Given the number of breaches and thefts of password-protected data over the last several years, it is increasingly becoming obvious that passwords aren’t highly effective at enforcing secure accounts.
The problem is compounded, of course, by the fact that many users of digital devices don’t follow recommended steps for password security, such as choosing difficult phrases rather than easy-to-remember standbys like “password” or “1234” and changing their passwords regularly.
Protecting information and making accounts secure is a key part of business strategy. Given the dangers cybertheft and identity theft pose, a perception that the digital world is not secure could have major negative impacts on businesses in the sphere.
Hackers may be able to spoof many alternatives, like fingerprints, voice, and facial recognition.
A Range of Options, but Nothing Foolproof
As a result, finding alternatives to passwords for cybersecurity is a burgeoning field in technology news.
The problem is, nothing seems entirely foolproof.
Financial institutions have moved strongly into voice recognition. Voice recognition has been rolled out by banks like Barclay’s and HSBC. Both banks, and the many others that use voice recognition promise that a voice is as distinctive as a fingerprint — and thus, presumably, unhackable.
However, in a celebrated incident in the U.K., The Guardian reported that an HSBC account holders nonidentical twin brother successfully imitated his voice and fooled the system into letting him access the account.
Fingerprints, similarly, may be distinctive, but they are not replicable. We all leave our fingerprints everywhere we’ve touched. As a result, it is possible to “spoof” a fingerprint by picking up and duplicating the fingerprints.
Think facial recognition works? Apparently, it can be fooled by masks.
Do Bodily Fluids Work?
Recently, Forbes reported on research that indicates bodily fluids like blood and sweat would work. In case consumers have visions of having to prick their finger to prove identity or access their accounts, researchers have focused on sweat as the more practical alternative.
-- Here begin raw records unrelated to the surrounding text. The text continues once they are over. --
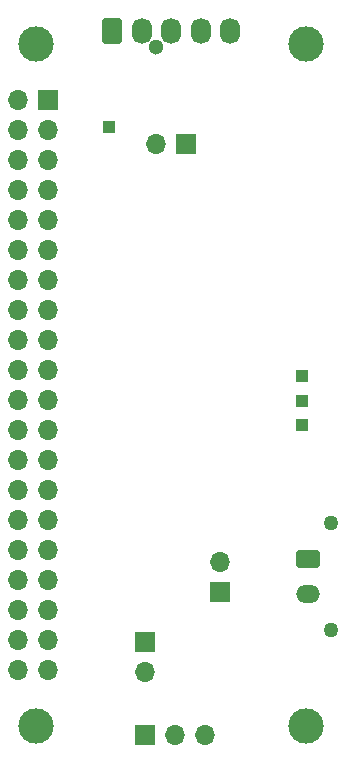
<source format=gbr>
%TF.GenerationSoftware,KiCad,Pcbnew,9.0.0*%
%TF.CreationDate,2025-04-06T00:06:35-05:00*%
%TF.ProjectId,RC-PCB,52432d50-4342-42e6-9b69-6361645f7063,rev?*%
%TF.SameCoordinates,Original*%
%TF.FileFunction,Soldermask,Bot*%
%TF.FilePolarity,Negative*%
%FSLAX46Y46*%
G04 Gerber Fmt 4.6, Leading zero omitted, Abs format (unit mm)*
G04 Created by KiCad (PCBNEW 9.0.0) date 2025-04-06 00:06:35*
%MOMM*%
%LPD*%
G01*
G04 APERTURE LIST*
G04 Aperture macros list*
%AMRoundRect*
0 Rectangle with rounded corners*
0 $1 Rounding radius*
0 $2 $3 $4 $5 $6 $7 $8 $9 X,Y pos of 4 corners*
0 Add a 4 corners polygon primitive as box body*
4,1,4,$2,$3,$4,$5,$6,$7,$8,$9,$2,$3,0*
0 Add four circle primitives for the rounded corners*
1,1,$1+$1,$2,$3*
1,1,$1+$1,$4,$5*
1,1,$1+$1,$6,$7*
1,1,$1+$1,$8,$9*
0 Add four rect primitives between the rounded corners*
20,1,$1+$1,$2,$3,$4,$5,0*
20,1,$1+$1,$4,$5,$6,$7,0*
20,1,$1+$1,$6,$7,$8,$9,0*
20,1,$1+$1,$8,$9,$2,$3,0*%
G04 Aperture macros list end*
%ADD10C,3.000000*%
%ADD11C,1.300000*%
%ADD12RoundRect,0.250000X0.600000X-0.850000X0.600000X0.850000X-0.600000X0.850000X-0.600000X-0.850000X0*%
%ADD13O,1.700000X2.200000*%
%ADD14C,1.270000*%
%ADD15RoundRect,0.250001X-0.759999X0.499999X-0.759999X-0.499999X0.759999X-0.499999X0.759999X0.499999X0*%
%ADD16O,2.020000X1.500000*%
%ADD17R,1.700000X1.700000*%
%ADD18O,1.700000X1.700000*%
%ADD19R,1.000000X1.000000*%
G04 APERTURE END LIST*
D10*
%TO.C,H4*%
X137905000Y-134675000D03*
%TD*%
%TO.C,H3*%
X160705000Y-76875000D03*
%TD*%
D11*
%TO.C,Motor1*%
X148050000Y-77140000D03*
D12*
X144300000Y-75800000D03*
D13*
X146800000Y-75800000D03*
X149300000Y-75800000D03*
X151800000Y-75800000D03*
X154300000Y-75800000D03*
%TD*%
D14*
%TO.C,Battery1*%
X162860000Y-117500000D03*
X162860000Y-126500000D03*
D15*
X160900000Y-120500000D03*
D16*
X160900000Y-123500000D03*
%TD*%
D17*
%TO.C,Power*%
X153400000Y-123300000D03*
D18*
X153400000Y-120760000D03*
%TD*%
D10*
%TO.C,H1*%
X160705000Y-134675000D03*
%TD*%
D17*
%TO.C,Servo1*%
X147100000Y-135400000D03*
D18*
X149640000Y-135400000D03*
X152180000Y-135400000D03*
%TD*%
D17*
%TO.C,Motor*%
X150575000Y-85400000D03*
D18*
X148035000Y-85400000D03*
%TD*%
D19*
%TO.C,+5V*%
X160400000Y-107100000D03*
%TD*%
D10*
%TO.C,H2*%
X137905000Y-76875000D03*
%TD*%
D17*
%TO.C,Servo*%
X147100000Y-127560000D03*
D18*
X147100000Y-130100000D03*
%TD*%
D19*
%TO.C,GND*%
X160400000Y-105000000D03*
%TD*%
%TO.C,Rev2*%
X144005000Y-83900000D03*
%TD*%
%TO.C,+12V*%
X160400000Y-109200000D03*
%TD*%
D17*
%TO.C,GPIO*%
X138905000Y-81695000D03*
D18*
X136365000Y-81695000D03*
X138905000Y-84235000D03*
X136365000Y-84235000D03*
X138905000Y-86775000D03*
X136365000Y-86775000D03*
X138905000Y-89315000D03*
X136365000Y-89315000D03*
X138905000Y-91855000D03*
X136365000Y-91855000D03*
X138905000Y-94395000D03*
X136365000Y-94395000D03*
X138905000Y-96935000D03*
X136365000Y-96935000D03*
X138905000Y-99475000D03*
X136365000Y-99475000D03*
X138905000Y-102015000D03*
X136365000Y-102015000D03*
X138905000Y-104555000D03*
X136365000Y-104555000D03*
X138905000Y-107095000D03*
X136365000Y-107095000D03*
X138905000Y-109635000D03*
X136365000Y-109635000D03*
X138905000Y-112175000D03*
X136365000Y-112175000D03*
X138905000Y-114715000D03*
X136365000Y-114715000D03*
X138905000Y-117255000D03*
X136365000Y-117255000D03*
X138905000Y-119795000D03*
X136365000Y-119795000D03*
X138905000Y-122335000D03*
X136365000Y-122335000D03*
X138905000Y-124875000D03*
X136365000Y-124875000D03*
X138905000Y-127415000D03*
X136365000Y-127415000D03*
X138905000Y-129955000D03*
X136365000Y-129955000D03*
%TD*%
M02*

</source>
Like fingerprints, sweat is left everywhere we touch. Theoretically, it should be easy to swipe a finger and unlock an account with the chemicals in perspiration.
The chemical composition of body fluids, like voiceprints and fingerprints, is unique to each individual.
But sweat’s main contribution to cybersecurity may be its unhackable-for-long nature. As it turns out, sweat is unique, but it changes over time. Diet and other factors are determinative, and they change.
As a result, a cyberthief could try to pick up sweat from a surface someone’s touched, yes, and spoof it. But the utility of whatever was spoofed would come to an end in the short term because the chemical composition of the account user’s sweat would change.
And the systems in development would be able to detect non-change or predict change.
This change potential makes bodily fluids potentially a more secure method of ascertaining identity than voice or face, which don’t change that much over time.
Cybersecurity systems utilizing bodily fluids are still in research and development. Nonetheless, it’s good to know which way the field is trending.
Multiple cybersecurity systems can be hacked. Systems utilizing bodily fluid may be among the most secure yet.